→ **Отрывок**:
Правительство пошло по третьему пути: заблокировать программу Шаталина—Явлинского, не выпускать из рук кормило.
Скорей всего, это тоже было рычагом давления на Горбачева. Но главное в том, что общими усилиями программа «500 дней» была потоплена. Российский парламент среагировал на это требованием к правительству СССР уйти в отставку. А союзный – поручением президенту Горбачеву лично возглавить работу по подготовке новой программы на основе двух программ. Внешне выглядело все по пословице «и волки сыты, и овцы целы», на деле же это был еще один проигранный раунд в борьбе союзного Центра с ельцинской командой. Именно так расценило происходящее общественное мнение, которое активно переориентировалось на новых кумиров.
Соединял «ужа и ежа» в единое целое академик А. Г. Аганбегян. Нельзя было не посочувствовать Абелу Гезевичу – ему выпала адова работа. Она продолжалась почти месяц, пока, наконец, 19 октября 1990 года, опять же после долгих докладов и бесплодных дискуссий, не была принята в виде «Основных направлений стабилизации народного хозяйства и перехода к рыночной экономике». Самим Верховным Советом СССР они характеризовались как начало создания новой экономической системы, основанной на рыночных отношениях, которые-де позволят соединить нашу экономику с мировым хозяйством. Через общесоюзный рынок, считали мы, должно сформироваться экономическое пространство, интегрирующее все республики и регионы страны. Для его создания предлагалось конкретно закрепить, какие полномочия республики делегируют союзным органам, каким должно быть управление теми сферами деятельности и целевыми программами, которые по своему характеру требуют единого в масштабах Союза руководства. При этом оговаривалось, что изменения делегированных Центру полномочий не может происходить без согласия республик, равно как и постоянство республиканских полномочий контролируется Центром.

→ **Задание**:
Верните слово в слово часть отрывка выше: начиная с «Скорей всего, это» и дальше до «на новых кумиров.» включительно.

→ **Фрагмент данных**:
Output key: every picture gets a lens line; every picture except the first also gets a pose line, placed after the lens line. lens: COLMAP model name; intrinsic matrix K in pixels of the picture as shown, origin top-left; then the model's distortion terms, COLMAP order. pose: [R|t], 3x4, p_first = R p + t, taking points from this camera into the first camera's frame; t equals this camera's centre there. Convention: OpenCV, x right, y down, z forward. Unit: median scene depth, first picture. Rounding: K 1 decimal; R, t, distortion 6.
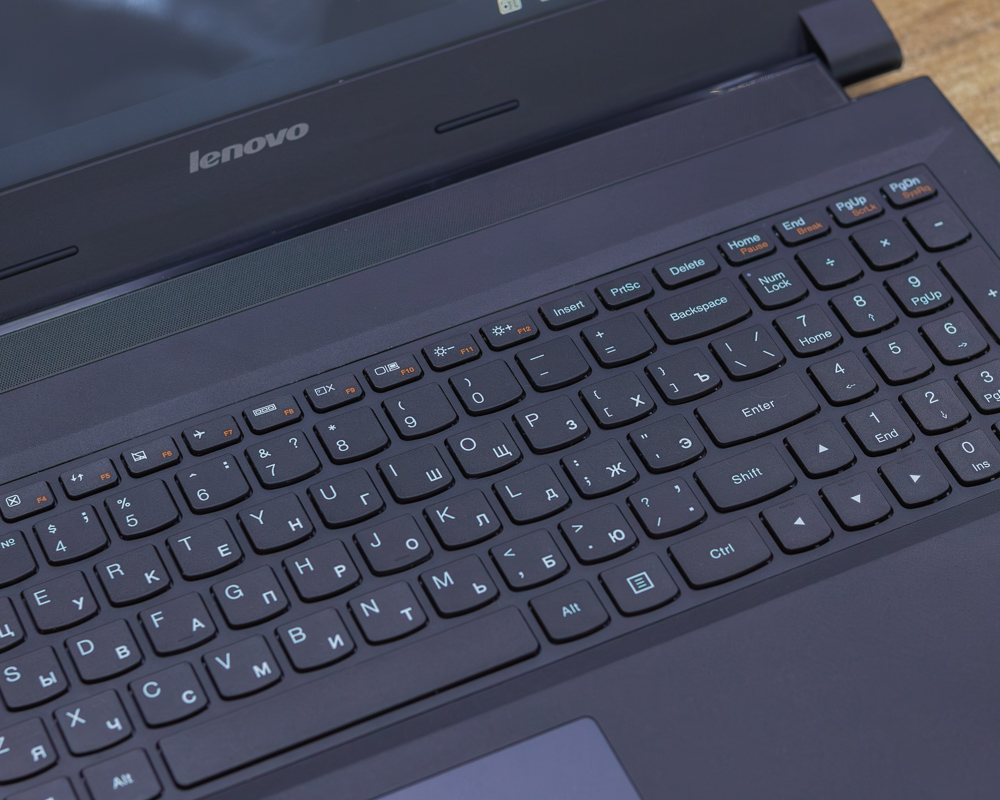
lens RADIAL K [[3028.4, 0, 500.1], [0, 3028.4, 399.9], [0, 0, 1]] dist [-0.141173, 0.000000]
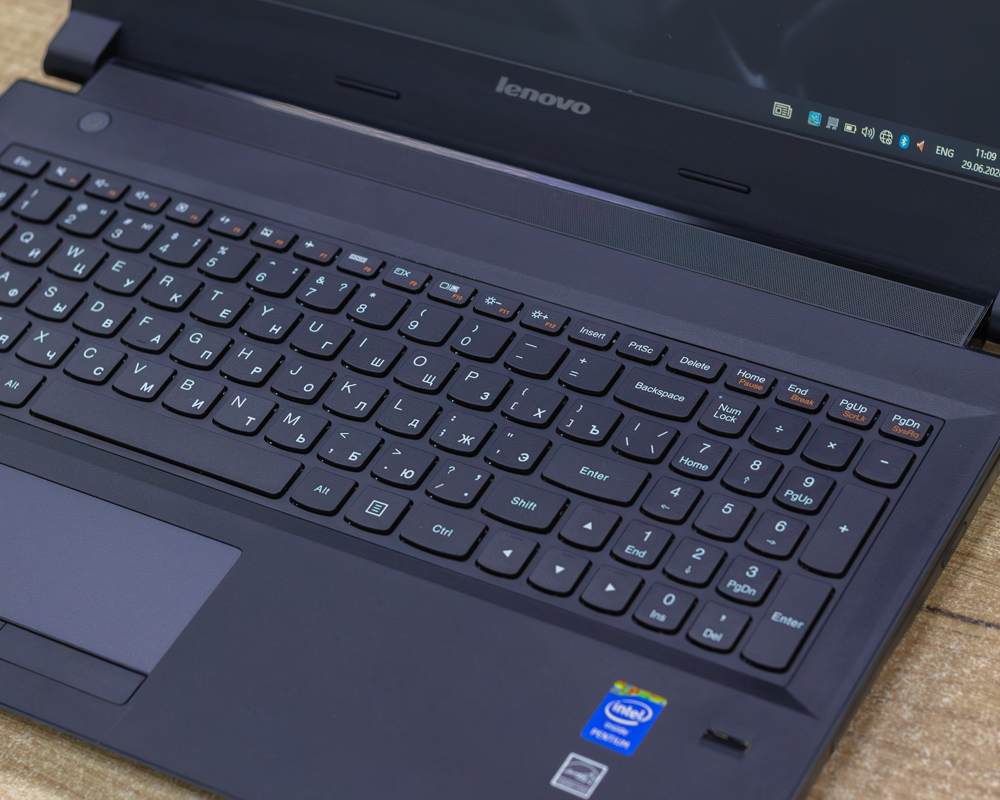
lens RADIAL K [[3028.4, 0, 499.9], [0, 3028.4, 400.1], [0, 0, 1]] dist [-0.141173, 0.000000]
pose [[0.577433, 0.539394, -0.612883, 0.755052], [-0.522094, 0.821084, 0.230734, -0.267615], [0.627685, 0.186749, 0.755736, 0.088157]]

→ **Ответ**:
Скорей всего, это тоже было рычагом давления на Горбачева. Но главное в том, что общими усилиями программа «500 дней» была потоплена. Российский парламент среагировал на это требованием к правительству СССР уйти в отставку. А союзный – поручением президенту Горбачеву лично возглавить работу по подготовке новой программы на основе двух программ. Внешне выглядело все по пословице «и волки сыты, и овцы целы», на деле же это был еще один проигранный раунд в борьбе союзного Центра с ельцинской командой. Именно так расценило происходящее общественное мнение, которое активно переориентировалось на новых кумиров.